--- Start of ENTRIES ---

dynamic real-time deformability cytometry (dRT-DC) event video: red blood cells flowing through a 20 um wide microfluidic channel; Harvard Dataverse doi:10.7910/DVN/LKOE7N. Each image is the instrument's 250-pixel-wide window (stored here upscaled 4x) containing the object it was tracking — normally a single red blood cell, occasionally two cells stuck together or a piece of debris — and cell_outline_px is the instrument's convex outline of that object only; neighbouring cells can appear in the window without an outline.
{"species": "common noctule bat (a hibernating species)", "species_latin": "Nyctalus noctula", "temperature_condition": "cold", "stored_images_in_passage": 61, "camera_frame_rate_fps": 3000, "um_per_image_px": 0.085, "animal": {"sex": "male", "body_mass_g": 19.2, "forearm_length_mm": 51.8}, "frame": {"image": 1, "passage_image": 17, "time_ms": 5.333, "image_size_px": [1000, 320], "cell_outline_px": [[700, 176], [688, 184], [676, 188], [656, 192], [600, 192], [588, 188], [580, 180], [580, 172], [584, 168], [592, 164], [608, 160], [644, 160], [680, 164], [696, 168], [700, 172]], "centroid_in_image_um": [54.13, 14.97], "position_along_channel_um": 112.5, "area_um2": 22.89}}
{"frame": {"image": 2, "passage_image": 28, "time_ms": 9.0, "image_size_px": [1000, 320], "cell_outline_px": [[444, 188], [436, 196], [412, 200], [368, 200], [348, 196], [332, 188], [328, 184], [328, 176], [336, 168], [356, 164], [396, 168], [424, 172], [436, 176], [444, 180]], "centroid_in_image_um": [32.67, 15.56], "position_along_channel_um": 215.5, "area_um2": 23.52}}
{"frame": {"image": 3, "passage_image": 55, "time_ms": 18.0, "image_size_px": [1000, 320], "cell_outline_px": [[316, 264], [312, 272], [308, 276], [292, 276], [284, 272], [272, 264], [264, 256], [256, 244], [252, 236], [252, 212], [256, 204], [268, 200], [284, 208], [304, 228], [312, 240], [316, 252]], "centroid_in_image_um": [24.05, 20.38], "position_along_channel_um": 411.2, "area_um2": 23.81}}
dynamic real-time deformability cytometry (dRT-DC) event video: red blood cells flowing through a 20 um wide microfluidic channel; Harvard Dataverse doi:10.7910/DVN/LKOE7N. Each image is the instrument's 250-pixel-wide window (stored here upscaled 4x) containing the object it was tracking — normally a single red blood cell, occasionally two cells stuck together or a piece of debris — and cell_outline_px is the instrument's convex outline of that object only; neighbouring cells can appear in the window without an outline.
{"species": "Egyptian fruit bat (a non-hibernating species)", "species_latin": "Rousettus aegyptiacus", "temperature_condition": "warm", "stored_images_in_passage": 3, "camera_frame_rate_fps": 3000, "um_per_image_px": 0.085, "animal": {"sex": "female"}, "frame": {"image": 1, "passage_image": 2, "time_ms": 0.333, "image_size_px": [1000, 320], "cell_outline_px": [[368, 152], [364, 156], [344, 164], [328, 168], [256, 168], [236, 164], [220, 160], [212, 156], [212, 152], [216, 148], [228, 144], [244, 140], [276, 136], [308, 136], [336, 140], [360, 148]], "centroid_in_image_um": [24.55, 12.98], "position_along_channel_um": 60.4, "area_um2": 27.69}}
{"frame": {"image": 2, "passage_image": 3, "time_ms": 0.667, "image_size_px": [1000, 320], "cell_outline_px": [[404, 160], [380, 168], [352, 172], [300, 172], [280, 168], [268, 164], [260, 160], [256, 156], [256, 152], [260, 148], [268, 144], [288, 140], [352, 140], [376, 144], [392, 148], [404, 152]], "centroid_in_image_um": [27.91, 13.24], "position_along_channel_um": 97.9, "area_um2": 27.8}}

--- End of ENTRIES ---

== STATED EXERCISE ==
Copy out the material word for word and line for line.

== RESPONSE TO THE TASK ==
dynamic real-time deformability cytometry (dRT-DC) event video: red blood cells flowing through a 20 um wide microfluidic channel; Harvard Dataverse doi:10.7910/DVN/LKOE7N. Each image is the instrument's 250-pixel-wide window (stored here upscaled 4x) containing the object it was tracking — normally a single red blood cell, occasionally two cells stuck together or a piece of debris — and cell_outline_px is the instrument's convex outline of that object only; neighbouring cells can appear in the window without an outline.
{"species": "common noctule bat (a hibernating species)", "species_latin": "Nyctalus noctula", "temperature_condition": "cold", "stored_images_in_passage": 61, "camera_frame_rate_fps": 3000, "um_per_image_px": 0.085, "animal": {"sex": "male", "body_mass_g": 19.2, "forearm_length_mm": 51.8}, "frame": {"image": 1, "passage_image": 17, "time_ms": 5.333, "image_size_px": [1000, 320], "cell_outline_px": [[700, 176], [688, 184], [676, 188], [656, 192], [600, 192], [588, 188], [580, 180], [580, 172], [584, 168], [592, 164], [608, 160], [644, 160], [680, 164], [696, 168], [700, 172]], "centroid_in_image_um": [54.13, 14.97], "position_along_channel_um": 112.5, "area_um2": 22.89}}
{"frame": {"image": 2, "passage_image": 28, "time_ms": 9.0, "image_size_px": [1000, 320], "cell_outline_px": [[444, 188], [436, 196], [412, 200], [368, 200], [348, 196], [332, 188], [328, 184], [328, 176], [336, 168], [356, 164], [396, 168], [424, 172], [436, 176], [444, 180]], "centroid_in_image_um": [32.67, 15.56], "position_along_channel_um": 215.5, "area_um2": 23.52}}
{"frame": {"image": 3, "passage_image": 55, "time_ms": 18.0, "image_size_px": [1000, 320], "cell_outline_px": [[316, 264], [312, 272], [308, 276], [292, 276], [284, 272], [272, 264], [264, 256], [256, 244], [252, 236], [252, 212], [256, 204], [268, 200], [284, 208], [304, 228], [312, 240], [316, 252]], "centroid_in_image_um": [24.05, 20.38], "position_along_channel_um": 411.2, "area_um2": 23.81}}
dynamic real-time deformability cytometry (dRT-DC) event video: red blood cells flowing through a 20 um wide microfluidic channel; Harvard Dataverse doi:10.7910/DVN/LKOE7N. Each image is the instrument's 250-pixel-wide window (stored here upscaled 4x) containing the object it was tracking — normally a single red blood cell, occasionally two cells stuck together or a piece of debris — and cell_outline_px is the instrument's convex outline of that object only; neighbouring cells can appear in the window without an outline.
{"species": "Egyptian fruit bat (a non-hibernating species)", "species_latin": "Rousettus aegyptiacus", "temperature_condition": "warm", "stored_images_in_passage": 3, "camera_frame_rate_fps": 3000, "um_per_image_px": 0.085, "animal": {"sex": "female"}, "frame": {"image": 1, "passage_image": 2, "time_ms": 0.333, "image_size_px": [1000, 320], "cell_outline_px": [[368, 152], [364, 156], [344, 164], [328, 168], [256, 168], [236, 164], [220, 160], [212, 156], [212, 152], [216, 148], [228, 144], [244, 140], [276, 136], [308, 136], [336, 140], [360, 148]], "centroid_in_image_um": [24.55, 12.98], "position_along_channel_um": 60.4, "area_um2": 27.69}}
{"frame": {"image": 2, "passage_image": 3, "time_ms": 0.667, "image_size_px": [1000, 320], "cell_outline_px": [[404, 160], [380, 168], [352, 172], [300, 172], [280, 168], [268, 164], [260, 160], [256, 156], [256, 152], [260, 148], [268, 144], [288, 140], [352, 140], [376, 144], [392, 148], [404, 152]], "centroid_in_image_um": [27.91, 13.24], "position_along_channel_um": 97.9, "area_um2": 27.8}}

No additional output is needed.